(Selected excerpt Opens)
Disubstituted Imidazolium-Based Ionic Liquids

N-methylimidazoles

N-vinylimidazoles

Other Disubstituted Imidazolium-Based Ionic Liquids

Imidazolium-based ionic liquids are a common type of ionic liquids. According to the number of substituents on the imidazole ring, it can be classified into monosubstituted imidazolium-based ionic liquids, disubstituted imidazolium-based ionic liquids and trisubstituted imidazolium-based ionic liquids. Among them, disubstituted imidazolium-based ionic liquids are the most widely used. Substituents on the imidazole ring can be introduced into alkyl groups, ether groups, unsaturated groups, etc., to form a wealth of disubstituted imidazolium-based ionic liquids. The diverse molecular structure gives the disubstituted imidazolium-based ionic liquids rich properties. Its application fields involve organic synthesis, electrochemistry, separation and extraction, biocatalysis, etc.

Figure 1. The general chemical structure of disubstituted imidazole cations

Applications:

• Organic synthesis: The disubstituted imidazolium-based ionic liquid is non-volatile, non-flammable, and highly polar. It can dissolve many reaction substrates and many catalysts in organic synthesis, so that the heterogeneous reaction can be transformed into a homogeneous reaction. In addition, an organic solvent that is immiscible with the ionic liquid can be used to extract the product, while the catalyst remains in the ionic liquid to realize the separation and purification of the product and the catalyst. The catalyst and ionic liquid can be recycled to realize the greening of organic synthesis. This ionic liquids can be used in organic synthesis reactions such as Diels-Alder, Heck, Friedel-Crafts, esterification and nucleophilic substitution.
• Electrochemistry: Imidazolium-based ionic liquids can be used in electrolysis, electroplating, batteries and other fields. Disubstituted imidazolium-based ionic liquids can change the viscosity of ionic liquids by adjusting the types of substituents. Ionic liquids with moderate viscosity can greatly increase the conductivity of the electrolyte and increase the ionic conductivity. Coupled with the advantages of high boiling point, low vapor pressure, and wide potential window of this type of ionic liquid, it can also be used in the electrolyte of solar cells.
(Selected excerpt Closes)
(Data extract Opens)
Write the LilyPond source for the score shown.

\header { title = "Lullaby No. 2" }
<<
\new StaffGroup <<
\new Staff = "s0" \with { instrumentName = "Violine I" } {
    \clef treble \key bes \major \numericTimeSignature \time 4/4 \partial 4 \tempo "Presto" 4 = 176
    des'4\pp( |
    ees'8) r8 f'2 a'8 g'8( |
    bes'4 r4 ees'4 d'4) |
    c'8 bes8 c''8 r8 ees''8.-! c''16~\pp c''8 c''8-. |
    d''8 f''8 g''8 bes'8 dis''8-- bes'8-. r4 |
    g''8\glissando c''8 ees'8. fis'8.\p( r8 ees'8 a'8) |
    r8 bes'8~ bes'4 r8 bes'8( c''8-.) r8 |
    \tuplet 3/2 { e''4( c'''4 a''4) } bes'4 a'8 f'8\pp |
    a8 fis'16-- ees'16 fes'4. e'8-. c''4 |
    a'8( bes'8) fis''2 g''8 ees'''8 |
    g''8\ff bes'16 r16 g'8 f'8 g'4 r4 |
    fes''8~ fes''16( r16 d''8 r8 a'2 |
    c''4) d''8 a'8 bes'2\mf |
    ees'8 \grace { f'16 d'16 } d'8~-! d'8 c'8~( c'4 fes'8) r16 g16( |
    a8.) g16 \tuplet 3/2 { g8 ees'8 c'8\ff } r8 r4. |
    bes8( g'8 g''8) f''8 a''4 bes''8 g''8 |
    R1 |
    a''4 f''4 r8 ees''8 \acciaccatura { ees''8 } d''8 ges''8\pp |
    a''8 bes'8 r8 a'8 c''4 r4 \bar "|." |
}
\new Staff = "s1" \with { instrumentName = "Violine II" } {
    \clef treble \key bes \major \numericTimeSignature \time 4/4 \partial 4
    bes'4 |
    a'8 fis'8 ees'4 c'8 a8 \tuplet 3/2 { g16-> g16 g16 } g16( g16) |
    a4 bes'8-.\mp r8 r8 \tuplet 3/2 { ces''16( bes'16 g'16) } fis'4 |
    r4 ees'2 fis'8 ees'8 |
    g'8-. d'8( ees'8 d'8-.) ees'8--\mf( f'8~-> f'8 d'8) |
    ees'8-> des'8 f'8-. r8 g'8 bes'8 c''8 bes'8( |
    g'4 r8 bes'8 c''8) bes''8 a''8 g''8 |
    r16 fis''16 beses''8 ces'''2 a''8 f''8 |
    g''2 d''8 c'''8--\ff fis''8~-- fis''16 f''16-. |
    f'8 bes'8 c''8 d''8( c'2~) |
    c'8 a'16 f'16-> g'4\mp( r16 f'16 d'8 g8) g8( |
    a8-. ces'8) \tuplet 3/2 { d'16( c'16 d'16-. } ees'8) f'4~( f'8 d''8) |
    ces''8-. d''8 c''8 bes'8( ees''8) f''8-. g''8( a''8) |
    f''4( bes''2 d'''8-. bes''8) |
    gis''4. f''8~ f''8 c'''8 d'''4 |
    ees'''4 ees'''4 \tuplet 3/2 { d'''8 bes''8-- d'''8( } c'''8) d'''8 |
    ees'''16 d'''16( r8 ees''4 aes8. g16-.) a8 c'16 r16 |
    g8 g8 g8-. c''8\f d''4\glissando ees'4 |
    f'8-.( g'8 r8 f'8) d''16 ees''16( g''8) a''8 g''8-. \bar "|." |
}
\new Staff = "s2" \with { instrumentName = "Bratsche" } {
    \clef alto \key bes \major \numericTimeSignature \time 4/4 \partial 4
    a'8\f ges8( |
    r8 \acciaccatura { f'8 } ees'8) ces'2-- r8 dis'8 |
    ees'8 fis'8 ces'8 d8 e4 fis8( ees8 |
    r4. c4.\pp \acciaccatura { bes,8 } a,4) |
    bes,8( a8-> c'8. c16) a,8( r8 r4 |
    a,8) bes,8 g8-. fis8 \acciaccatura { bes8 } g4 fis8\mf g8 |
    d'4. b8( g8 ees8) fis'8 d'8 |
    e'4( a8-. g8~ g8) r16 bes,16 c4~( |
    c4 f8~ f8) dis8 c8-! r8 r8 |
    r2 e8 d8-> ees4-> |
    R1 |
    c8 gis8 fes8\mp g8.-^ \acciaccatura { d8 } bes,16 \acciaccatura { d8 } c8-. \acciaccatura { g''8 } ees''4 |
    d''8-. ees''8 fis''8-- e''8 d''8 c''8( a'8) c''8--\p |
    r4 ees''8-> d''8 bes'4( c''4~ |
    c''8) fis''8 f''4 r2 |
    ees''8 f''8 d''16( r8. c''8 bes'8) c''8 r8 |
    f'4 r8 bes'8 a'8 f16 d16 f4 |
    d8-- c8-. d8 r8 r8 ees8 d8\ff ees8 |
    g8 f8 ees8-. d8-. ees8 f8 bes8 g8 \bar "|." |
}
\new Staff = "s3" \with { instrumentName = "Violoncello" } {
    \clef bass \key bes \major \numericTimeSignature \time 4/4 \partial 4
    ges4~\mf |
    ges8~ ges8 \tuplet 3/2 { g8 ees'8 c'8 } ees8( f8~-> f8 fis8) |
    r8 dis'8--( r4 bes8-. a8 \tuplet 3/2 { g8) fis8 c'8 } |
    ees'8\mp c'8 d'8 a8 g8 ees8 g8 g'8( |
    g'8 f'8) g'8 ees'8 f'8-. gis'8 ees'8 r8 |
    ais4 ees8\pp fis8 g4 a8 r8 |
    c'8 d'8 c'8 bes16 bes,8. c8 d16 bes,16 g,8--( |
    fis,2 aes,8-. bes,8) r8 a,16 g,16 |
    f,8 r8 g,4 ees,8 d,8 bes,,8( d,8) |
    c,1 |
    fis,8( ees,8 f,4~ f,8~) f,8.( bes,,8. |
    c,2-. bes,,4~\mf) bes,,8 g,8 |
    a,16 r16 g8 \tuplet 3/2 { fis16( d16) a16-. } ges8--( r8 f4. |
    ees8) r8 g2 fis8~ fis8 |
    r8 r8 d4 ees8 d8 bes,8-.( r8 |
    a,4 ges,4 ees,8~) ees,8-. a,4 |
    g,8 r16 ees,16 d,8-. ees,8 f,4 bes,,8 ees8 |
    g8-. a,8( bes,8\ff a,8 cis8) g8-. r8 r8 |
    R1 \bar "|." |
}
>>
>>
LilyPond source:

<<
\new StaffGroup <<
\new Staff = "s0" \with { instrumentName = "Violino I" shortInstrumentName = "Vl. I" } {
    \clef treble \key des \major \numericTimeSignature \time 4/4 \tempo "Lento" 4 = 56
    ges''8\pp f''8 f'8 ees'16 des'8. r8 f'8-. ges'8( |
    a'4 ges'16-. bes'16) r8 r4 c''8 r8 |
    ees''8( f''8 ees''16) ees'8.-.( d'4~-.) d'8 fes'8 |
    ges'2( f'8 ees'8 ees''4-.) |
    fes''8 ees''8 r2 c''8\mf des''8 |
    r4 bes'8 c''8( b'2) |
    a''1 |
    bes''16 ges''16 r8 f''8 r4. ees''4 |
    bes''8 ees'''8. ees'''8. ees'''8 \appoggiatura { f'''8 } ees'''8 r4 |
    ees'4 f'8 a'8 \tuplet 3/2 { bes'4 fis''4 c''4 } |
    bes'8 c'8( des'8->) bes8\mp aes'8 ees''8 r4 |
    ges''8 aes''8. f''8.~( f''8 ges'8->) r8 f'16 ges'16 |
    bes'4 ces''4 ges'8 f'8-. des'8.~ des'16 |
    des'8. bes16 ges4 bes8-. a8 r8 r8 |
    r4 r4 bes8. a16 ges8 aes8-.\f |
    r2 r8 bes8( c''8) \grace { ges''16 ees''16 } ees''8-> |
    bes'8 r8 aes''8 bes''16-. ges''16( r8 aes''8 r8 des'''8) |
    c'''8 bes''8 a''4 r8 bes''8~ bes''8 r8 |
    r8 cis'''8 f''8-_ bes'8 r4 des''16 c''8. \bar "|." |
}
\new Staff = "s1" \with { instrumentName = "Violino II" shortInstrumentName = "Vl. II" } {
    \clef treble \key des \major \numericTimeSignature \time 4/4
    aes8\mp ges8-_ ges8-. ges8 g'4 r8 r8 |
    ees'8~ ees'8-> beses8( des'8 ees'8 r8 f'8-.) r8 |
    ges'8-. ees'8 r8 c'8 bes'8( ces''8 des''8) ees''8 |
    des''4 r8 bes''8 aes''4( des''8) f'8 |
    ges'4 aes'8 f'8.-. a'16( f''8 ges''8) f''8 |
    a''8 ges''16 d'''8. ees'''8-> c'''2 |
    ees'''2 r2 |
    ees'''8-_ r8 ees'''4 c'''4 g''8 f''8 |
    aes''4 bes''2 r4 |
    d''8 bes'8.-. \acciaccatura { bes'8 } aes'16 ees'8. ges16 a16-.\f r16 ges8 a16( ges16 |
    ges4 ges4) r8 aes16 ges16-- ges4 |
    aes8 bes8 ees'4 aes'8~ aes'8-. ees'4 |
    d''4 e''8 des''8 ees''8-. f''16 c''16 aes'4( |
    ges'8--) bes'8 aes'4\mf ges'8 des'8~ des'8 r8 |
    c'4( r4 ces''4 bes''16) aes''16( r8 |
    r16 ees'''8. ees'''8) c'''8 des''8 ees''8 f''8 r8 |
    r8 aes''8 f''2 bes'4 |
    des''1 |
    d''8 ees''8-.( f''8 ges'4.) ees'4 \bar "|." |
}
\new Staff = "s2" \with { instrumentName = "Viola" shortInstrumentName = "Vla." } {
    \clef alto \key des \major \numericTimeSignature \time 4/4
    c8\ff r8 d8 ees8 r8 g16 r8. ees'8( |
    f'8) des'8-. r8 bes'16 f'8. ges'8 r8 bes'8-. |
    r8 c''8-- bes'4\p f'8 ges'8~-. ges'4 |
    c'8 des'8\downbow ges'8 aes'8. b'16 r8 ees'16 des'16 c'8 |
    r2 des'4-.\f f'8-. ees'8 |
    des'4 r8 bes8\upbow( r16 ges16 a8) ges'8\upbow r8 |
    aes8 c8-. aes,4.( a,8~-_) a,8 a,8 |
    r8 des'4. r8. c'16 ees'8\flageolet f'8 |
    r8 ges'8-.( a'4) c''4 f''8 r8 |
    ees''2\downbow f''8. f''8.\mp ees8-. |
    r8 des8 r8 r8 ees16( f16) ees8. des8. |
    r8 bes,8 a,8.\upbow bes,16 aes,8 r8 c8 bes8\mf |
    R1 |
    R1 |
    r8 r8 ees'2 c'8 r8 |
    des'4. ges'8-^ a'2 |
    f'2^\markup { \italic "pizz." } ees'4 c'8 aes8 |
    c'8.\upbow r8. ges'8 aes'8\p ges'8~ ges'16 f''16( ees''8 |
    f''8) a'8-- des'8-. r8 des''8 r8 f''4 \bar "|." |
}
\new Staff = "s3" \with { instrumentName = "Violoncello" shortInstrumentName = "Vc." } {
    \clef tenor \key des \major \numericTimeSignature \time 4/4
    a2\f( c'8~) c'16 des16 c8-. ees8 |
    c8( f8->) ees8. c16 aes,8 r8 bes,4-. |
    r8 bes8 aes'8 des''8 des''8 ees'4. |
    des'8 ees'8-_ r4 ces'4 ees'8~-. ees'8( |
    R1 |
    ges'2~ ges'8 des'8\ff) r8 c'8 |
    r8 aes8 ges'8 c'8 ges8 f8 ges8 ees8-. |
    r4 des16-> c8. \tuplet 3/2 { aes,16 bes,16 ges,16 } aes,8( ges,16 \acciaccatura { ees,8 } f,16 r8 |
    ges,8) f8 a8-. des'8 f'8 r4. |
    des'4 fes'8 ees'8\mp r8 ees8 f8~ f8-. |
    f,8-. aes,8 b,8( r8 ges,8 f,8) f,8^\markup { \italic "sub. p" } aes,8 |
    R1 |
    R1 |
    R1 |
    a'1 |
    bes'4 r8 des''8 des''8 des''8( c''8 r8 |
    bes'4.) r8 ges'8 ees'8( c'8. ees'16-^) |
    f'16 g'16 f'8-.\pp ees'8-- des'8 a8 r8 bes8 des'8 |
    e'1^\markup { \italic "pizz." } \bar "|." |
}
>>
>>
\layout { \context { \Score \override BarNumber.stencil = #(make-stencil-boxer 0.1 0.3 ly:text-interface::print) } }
(Data extract Closes)
Assigned task 1:
From the passage on imidazolium-based ionic liquids, copy word for word the part that opens with the words containing "Imidazolium-based ionic liquids are a" and closes with "extraction, biocatalysis, etc.".
Assigned task 2:
Continue the passage on imidazolium-based ionic liquids, starting right after its last sentence.

Answer space 1:
Imidazolium-based ionic liquids are a common type of ionic liquids. According to the number of substituents on the imidazole ring, it can be classified into monosubstituted imidazolium-based ionic liquids, disubstituted imidazolium-based ionic liquids and trisubstituted imidazolium-based ionic liquids. Among them, disubstituted imidazolium-based ionic liquids are the most widely used. Substituents on the imidazole ring can be introduced into alkyl groups, ether groups, unsaturated groups, etc., to form a wealth of disubstituted imidazolium-based ionic liquids. The diverse molecular structure gives the disubstituted imidazolium-based ionic liquids rich properties. Its application fields involve organic synthesis, electrochemistry, separation and extraction, biocatalysis, etc.

Answer space 2:
• Non-aqueous biocatalysis: As a biocatalyst, enzyme has the advantages of specificity, high efficiency, and mild reaction conditions. In order to expand the scope of use of enzyme catalysis, non-aqueous system enzyme biocatalysis has been developed. Ionic liquids can replace organic solvents as the reaction system to achieve green development. Disubstituted imidazolium-based ionic liquids can be used as reaction solvents to synthesize flavors and fragrances, glycolipids, and can also promote the hydrolysis of sugars.
• Separation and extraction: Disubstituted imidazolium-based ionic liquids can be used to extract heavy metal ions, organic and biomolecules, organic sulfur components in fuels, and gases. This type of ionic liquid has the advantages of polarity, solubility, and adjustability of selective gas absorption.

Reference

• Ryohei Kakuchi,Ryo Ito,Shuhei Nomura,Hadi Abroshan,Kazuaki Ninomiya,Tomoyuki Ikai,Katsuhiro Maeda,Hyung J. Kim,Kenji Takahashi. A mechanistic insight into the organocatalytic properties of imidazolium-based ionic liquids and a positive co-solvent effect on cellulose modification reactions in an ionic liquid [J]. RSC Adv., 2017,7, 9423-9430.